----- EXERCISE DATA
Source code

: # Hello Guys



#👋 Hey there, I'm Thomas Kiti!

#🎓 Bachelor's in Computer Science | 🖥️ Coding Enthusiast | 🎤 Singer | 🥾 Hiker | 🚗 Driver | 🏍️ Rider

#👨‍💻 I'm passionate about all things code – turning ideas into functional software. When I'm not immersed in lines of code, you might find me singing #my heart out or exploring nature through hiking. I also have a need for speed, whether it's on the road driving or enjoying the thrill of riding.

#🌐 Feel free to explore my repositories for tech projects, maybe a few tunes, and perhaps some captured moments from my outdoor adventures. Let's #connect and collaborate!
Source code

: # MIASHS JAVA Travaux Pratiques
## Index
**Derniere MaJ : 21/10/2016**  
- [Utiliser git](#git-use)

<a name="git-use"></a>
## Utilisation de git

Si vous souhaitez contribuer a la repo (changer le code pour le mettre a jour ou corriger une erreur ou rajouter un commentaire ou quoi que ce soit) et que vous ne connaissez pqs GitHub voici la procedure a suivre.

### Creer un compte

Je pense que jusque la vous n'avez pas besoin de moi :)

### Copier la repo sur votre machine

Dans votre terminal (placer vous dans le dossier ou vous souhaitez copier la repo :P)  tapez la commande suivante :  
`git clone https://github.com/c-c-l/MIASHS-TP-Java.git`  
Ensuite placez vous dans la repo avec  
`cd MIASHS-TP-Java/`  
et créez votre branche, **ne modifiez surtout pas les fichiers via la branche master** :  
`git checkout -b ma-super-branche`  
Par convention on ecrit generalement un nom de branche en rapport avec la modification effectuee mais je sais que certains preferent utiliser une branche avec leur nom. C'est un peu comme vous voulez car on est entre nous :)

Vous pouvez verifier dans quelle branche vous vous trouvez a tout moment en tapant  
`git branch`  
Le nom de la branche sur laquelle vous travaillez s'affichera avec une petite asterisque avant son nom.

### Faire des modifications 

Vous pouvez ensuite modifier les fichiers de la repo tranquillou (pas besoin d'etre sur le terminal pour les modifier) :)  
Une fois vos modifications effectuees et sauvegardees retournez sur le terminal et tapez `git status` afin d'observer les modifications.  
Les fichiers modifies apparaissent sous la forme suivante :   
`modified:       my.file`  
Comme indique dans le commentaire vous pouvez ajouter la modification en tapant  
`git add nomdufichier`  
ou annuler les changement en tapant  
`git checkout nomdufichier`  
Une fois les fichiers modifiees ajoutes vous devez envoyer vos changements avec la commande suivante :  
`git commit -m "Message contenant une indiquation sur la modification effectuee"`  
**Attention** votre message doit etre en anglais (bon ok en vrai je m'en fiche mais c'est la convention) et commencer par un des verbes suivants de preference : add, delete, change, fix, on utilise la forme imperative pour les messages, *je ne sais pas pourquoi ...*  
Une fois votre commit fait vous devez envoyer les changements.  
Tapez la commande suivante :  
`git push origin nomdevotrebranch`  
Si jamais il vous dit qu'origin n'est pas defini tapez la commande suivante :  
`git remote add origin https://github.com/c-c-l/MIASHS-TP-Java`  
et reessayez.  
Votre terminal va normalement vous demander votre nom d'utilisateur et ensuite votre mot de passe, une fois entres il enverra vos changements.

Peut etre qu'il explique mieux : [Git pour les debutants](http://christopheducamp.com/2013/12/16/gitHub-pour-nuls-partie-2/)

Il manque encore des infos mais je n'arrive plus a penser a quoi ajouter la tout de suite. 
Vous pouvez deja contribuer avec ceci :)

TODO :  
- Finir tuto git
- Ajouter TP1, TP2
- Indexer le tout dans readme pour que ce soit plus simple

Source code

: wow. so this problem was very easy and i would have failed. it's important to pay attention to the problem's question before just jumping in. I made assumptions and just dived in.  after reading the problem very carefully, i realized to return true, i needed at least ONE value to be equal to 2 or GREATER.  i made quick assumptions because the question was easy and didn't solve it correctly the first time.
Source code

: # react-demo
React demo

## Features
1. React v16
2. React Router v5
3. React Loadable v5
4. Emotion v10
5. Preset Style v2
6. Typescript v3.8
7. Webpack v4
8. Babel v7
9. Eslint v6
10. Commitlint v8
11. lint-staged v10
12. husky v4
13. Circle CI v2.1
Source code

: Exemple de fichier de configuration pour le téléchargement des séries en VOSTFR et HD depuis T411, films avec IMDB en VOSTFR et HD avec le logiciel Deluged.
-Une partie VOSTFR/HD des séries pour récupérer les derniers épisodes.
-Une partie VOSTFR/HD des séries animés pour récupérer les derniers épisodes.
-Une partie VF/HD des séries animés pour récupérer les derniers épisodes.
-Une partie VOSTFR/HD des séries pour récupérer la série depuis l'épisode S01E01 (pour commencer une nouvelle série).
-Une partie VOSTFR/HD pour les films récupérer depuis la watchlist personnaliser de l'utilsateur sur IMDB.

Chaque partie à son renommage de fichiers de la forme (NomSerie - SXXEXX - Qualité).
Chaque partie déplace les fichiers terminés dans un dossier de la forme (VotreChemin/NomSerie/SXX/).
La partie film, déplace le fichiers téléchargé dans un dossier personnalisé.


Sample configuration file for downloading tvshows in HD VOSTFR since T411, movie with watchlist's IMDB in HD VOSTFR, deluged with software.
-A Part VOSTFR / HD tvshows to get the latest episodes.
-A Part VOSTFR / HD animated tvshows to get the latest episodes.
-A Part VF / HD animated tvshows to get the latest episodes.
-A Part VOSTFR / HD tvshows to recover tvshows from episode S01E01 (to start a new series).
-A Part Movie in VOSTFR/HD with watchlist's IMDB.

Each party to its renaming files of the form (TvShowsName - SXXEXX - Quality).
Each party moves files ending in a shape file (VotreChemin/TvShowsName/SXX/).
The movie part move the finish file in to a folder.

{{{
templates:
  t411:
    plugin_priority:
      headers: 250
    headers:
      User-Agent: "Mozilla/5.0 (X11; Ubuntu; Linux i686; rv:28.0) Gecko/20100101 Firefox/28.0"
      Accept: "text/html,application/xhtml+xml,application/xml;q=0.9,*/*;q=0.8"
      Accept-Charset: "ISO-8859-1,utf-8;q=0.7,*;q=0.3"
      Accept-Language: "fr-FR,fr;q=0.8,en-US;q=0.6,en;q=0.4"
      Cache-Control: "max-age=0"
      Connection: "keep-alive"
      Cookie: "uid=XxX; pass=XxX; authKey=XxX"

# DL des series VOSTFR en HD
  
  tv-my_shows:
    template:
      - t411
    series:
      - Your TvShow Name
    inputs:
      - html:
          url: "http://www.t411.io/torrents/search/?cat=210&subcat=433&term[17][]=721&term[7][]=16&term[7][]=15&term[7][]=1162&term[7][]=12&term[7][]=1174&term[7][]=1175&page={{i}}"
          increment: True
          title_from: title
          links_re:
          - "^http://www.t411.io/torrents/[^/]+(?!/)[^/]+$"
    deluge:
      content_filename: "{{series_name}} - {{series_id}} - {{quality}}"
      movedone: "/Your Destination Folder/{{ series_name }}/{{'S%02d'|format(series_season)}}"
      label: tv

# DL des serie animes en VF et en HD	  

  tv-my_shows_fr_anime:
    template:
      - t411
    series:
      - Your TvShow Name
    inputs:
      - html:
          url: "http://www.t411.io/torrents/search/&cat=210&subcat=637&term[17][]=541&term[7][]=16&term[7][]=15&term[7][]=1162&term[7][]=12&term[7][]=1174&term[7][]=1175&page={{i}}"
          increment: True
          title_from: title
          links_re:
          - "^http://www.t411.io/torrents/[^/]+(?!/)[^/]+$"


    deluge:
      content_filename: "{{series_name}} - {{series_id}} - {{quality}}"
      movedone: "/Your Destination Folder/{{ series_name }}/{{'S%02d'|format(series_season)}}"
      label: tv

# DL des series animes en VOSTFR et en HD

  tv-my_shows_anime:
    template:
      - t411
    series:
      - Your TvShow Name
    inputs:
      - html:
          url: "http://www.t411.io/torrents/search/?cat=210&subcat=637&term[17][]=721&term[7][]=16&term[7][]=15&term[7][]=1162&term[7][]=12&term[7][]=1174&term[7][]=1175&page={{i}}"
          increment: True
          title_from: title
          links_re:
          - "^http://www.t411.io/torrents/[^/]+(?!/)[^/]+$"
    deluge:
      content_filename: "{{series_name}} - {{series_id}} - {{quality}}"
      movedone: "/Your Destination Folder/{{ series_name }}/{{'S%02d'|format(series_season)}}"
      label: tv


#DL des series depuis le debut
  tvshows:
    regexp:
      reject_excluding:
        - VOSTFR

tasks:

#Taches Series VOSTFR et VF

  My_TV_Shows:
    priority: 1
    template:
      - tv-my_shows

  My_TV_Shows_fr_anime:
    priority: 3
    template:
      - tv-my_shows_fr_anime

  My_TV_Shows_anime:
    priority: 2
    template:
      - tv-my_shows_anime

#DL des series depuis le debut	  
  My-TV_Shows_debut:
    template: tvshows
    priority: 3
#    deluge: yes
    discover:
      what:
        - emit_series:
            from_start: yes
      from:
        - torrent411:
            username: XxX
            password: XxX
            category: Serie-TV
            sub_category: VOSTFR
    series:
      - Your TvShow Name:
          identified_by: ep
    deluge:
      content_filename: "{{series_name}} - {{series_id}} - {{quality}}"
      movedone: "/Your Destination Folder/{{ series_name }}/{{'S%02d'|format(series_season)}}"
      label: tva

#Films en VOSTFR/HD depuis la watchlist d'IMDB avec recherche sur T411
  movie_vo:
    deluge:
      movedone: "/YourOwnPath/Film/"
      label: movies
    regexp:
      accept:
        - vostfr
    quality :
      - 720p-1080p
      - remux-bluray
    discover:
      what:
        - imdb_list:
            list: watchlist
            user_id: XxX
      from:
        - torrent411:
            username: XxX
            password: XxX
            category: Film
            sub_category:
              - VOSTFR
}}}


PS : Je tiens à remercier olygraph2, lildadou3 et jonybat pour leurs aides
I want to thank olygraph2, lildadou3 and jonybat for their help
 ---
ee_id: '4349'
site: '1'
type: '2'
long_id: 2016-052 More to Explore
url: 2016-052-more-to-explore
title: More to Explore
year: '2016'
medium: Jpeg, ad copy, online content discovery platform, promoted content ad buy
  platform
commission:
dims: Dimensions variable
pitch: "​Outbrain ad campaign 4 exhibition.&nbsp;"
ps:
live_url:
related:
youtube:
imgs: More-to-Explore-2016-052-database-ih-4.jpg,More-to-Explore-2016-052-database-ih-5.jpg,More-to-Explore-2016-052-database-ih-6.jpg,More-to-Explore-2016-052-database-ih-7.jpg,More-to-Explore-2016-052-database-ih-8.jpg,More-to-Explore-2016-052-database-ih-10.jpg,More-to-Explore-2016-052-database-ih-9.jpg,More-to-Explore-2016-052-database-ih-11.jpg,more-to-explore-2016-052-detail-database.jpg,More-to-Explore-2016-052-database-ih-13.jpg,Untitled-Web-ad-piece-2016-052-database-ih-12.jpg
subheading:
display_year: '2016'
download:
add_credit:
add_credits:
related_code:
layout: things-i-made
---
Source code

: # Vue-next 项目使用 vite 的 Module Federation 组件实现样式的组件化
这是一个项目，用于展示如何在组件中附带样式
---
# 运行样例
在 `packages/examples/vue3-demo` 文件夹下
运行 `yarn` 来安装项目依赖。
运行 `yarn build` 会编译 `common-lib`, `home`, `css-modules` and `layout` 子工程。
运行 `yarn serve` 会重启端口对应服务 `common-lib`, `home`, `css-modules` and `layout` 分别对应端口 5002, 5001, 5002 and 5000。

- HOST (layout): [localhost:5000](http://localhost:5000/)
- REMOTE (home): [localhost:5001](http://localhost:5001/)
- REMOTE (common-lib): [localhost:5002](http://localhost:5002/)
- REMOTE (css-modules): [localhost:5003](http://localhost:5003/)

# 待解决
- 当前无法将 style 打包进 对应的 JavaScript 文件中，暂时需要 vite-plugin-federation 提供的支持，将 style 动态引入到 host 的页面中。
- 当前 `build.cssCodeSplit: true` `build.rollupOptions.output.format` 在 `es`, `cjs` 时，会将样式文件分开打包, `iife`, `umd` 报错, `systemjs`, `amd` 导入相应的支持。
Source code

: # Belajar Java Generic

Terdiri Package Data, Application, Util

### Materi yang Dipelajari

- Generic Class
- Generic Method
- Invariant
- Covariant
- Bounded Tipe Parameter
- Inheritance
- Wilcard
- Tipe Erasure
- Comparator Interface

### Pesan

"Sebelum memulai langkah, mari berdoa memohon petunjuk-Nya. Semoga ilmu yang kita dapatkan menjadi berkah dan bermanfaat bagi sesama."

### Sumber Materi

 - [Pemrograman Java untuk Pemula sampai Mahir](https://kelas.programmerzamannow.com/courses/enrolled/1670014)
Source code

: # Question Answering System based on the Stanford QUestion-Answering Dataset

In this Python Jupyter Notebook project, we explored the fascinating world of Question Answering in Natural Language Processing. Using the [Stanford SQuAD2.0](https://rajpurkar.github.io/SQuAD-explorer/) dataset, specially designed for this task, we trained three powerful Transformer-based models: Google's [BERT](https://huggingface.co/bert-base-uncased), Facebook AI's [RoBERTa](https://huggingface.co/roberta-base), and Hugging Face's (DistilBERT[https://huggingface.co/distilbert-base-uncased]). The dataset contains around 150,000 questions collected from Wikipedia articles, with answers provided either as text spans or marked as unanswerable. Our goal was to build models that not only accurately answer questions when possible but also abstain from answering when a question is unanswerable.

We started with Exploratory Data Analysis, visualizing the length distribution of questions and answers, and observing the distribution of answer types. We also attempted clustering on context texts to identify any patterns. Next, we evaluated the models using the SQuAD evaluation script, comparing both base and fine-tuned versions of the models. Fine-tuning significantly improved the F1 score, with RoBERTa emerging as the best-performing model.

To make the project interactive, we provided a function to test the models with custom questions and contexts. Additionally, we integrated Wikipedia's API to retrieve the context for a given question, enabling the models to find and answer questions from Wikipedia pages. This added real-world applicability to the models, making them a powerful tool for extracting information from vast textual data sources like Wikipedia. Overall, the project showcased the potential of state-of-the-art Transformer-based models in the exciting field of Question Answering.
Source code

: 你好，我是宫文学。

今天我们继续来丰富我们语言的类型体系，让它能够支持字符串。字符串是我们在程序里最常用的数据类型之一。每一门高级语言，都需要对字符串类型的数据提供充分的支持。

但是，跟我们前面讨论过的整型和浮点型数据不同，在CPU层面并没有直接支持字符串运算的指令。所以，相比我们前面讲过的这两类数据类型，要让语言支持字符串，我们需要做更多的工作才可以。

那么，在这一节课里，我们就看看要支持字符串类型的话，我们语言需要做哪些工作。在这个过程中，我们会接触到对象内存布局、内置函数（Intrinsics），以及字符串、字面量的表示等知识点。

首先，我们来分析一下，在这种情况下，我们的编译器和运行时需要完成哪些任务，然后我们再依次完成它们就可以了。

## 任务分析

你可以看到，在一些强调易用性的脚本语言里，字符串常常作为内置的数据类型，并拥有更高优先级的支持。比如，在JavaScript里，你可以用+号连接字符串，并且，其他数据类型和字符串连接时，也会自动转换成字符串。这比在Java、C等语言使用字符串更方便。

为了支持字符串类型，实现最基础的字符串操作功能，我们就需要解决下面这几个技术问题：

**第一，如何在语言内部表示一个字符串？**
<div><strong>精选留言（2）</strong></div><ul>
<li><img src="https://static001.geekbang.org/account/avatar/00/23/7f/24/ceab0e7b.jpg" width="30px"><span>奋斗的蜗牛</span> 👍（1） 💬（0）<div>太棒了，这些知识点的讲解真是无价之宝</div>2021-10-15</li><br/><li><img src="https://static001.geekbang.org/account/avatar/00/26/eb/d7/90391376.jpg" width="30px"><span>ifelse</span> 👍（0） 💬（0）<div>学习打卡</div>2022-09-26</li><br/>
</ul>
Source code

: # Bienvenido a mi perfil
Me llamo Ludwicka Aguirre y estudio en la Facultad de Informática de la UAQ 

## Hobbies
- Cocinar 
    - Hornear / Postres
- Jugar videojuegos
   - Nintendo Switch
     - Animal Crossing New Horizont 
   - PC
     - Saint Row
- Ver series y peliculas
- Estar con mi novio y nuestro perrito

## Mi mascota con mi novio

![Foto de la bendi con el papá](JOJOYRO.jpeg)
----------
For each line in the entries that contains the string "derniers", make a copy.

__COMPLETED EXERCISE__:
-Une partie VOSTFR/HD des séries pour récupérer les derniers épisodes.
-Une partie VOSTFR/HD des séries animés pour récupérer les derniers épisodes.
-Une partie VF/HD des séries animés pour récupérer les derniers épisodes.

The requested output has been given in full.